In recent weeks, I've come to many conclusions. One, yes, it's easy to fall into the rut. It's difficult to fight out of it. I've seen many of my co-citizens move into a city sanctioned tent city and protest the inequalities of the world. I've been having conversations in bars during the late night hours after work and before sleep. I feel like I've met some really uninteresting people this fall. It could be age, or that I hold high standards. Who knows? I do not want to paint a picture of modern life, nor the streets of Portland, Oregon in an unfavorable light. Nor do I want to make myself out to be a monster. I tell you, I've been looking for the creative people. I've been looking for the motivated people. I've been searching for the like minded, pursuit pursing people who do what they do out of compulsion, desire and discipline. A few years ago a dear friend of mine, Symphony Tidwell, decided she was going to learn how to play the stand up bass. Okay, cool, right? The woman had never been trained as a musician. She had no money to buy the bass, and furthermore, no money for lessons once she bought the bass. The idea occurred to her in the summer. By summer's end, she had the bass. She played the thing until the strings were stained with her blood. Within a year she was teaching lessons, and just over a year since the purchase of the bass, she toured Europe with Johnny Barber and the Rhythm Razors. I am, and I always have been immensely proud of my friend Symphony. She once told me that the bass was in her blood. “You know my grandmother played the bass, totally in my blood,” she said. “No it isn't,” I said. The statement shocked her. As I waited for her to punch me, I cleared my voice indicating the rest of the soliloquy. “You decide to play the bass, you work extra shifts to pay for it, and the lessons, then you decided to play it fifteen hours a day, and you think this is in your blood? You're crazy, this is all in your mind, in your determination.” “Yeah,” she said. “I guess you're right.” But the truth is, wouldn't it be pretty to think that it's in our blood? It's in our minds, it's in our moods, it's in the fabric, it's makes us do what we do: draw pictures, write poems, play stand-up basses.
My call to arms is simply this: throw it all in, and go do it! I hope you're engaged in the most fantastic artistic pursuits. I hope whatever it is you do, you're doing, not just thinking about doing it. There is no hurtle that keeps you from doing it.
So, there I was. I was six, possible seven sips into the pint of Pabst Blue Ribbon Beer, when I got a new bar mate. This new bar mate, name not remembered, begins to sell me on her screenplay. She's got this idea to take Patrick Kennedy O'Toole's The Confederacy of Dunces and make it into a screenplay. I agreed with her, there is potential. As many of you know, I have worked on screenplays before. And many of you know that I don't think novels, especially novels the length of this one make good screenplays. In the situation with a longer work of fiction, the filmmaker must figure out what to cut to transpose a 400 pages novel into a 114 pages script. But, never mind my thoughts, this is about my glassy eyed bar mate who is about to make her way through Hollywood as the greatest screenwriter ever. So, I listen to her. She had passion and a plan. She had a sense of purpose. “Sounds great,” I said. “When will you finish it?”
“Well,” she began. “I haven't started it.”
“Why not?”
“I need a Powerbook,” she said.
“What?”
“A Powerbook,” she repeated.
“What for?”
“To write it,” she said. She was serious too. The statement made me angry. She needs a Powerbook and without it she won't be able to write the best screenplay of all time.
“You don't need a Powerbook to write this,” I said.
“Yes, I do.”
“If you really want to write this, you can write it on cocktail napkins.”
“No, I can't,” she said. She was right, there was no other way. Not for her. As a result whether or not she gets the Powerbook or not, this screenplay will remain forever in the ether. It will never get written. I suspect the saddest part of the script never to be written isn't the product itself. The saddest part is, well, this writer will never begin or enjoy the process of production. I suspect that the rest of her days will be at the bar talking about the greatest idea ever, if only, if only, if only.

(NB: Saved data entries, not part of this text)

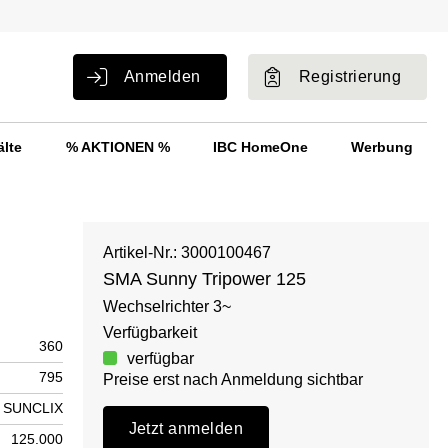
Anmelden
Registrierung
älte
% AKTIONEN %
IBC HomeOne
Werbung
Artikel-Nr.: 3000100467
SMA Sunny Tripower 125
Wechselrichter 3~
Verfügbarkeit
360
verfügbar
795
Preise erst nach Anmeldung sichtbar
SUNCLIX
Jetzt anmelden
125.000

There are tools for each of us. For my dear friend Symphony, she needed to buy the bass. Without the bass, there was no future for her as a musician. But the latter case of my bar mate, a Powerbook is not mission essential, nice maybe but not crucial. After all, there is no shortage of paper and pens.
We all get this ideas. We all have these creative ideas. We all need tools. The greatest tool of all, is the one that compels us to do our desired task. The determination to begin a project, work it through to completion is tool enough for accomplishment.
If you have the desire to write, and I hope that you do, just start doing it. It will get easier, this I know. Start small. Start with a haiku, it's seventeen syllables. Just start. Don't worry about the nonessential stuff. Just start to work. Pick up that pen and go. Do not self-edit, self-censor or self-condemn. Just get on it and do it now. When you have a thousand pages, then you can edit.
Get your Powerbook, your spiral notebook, your paper grocery sack, your old manual typewriter. Start with one work. One work. And go.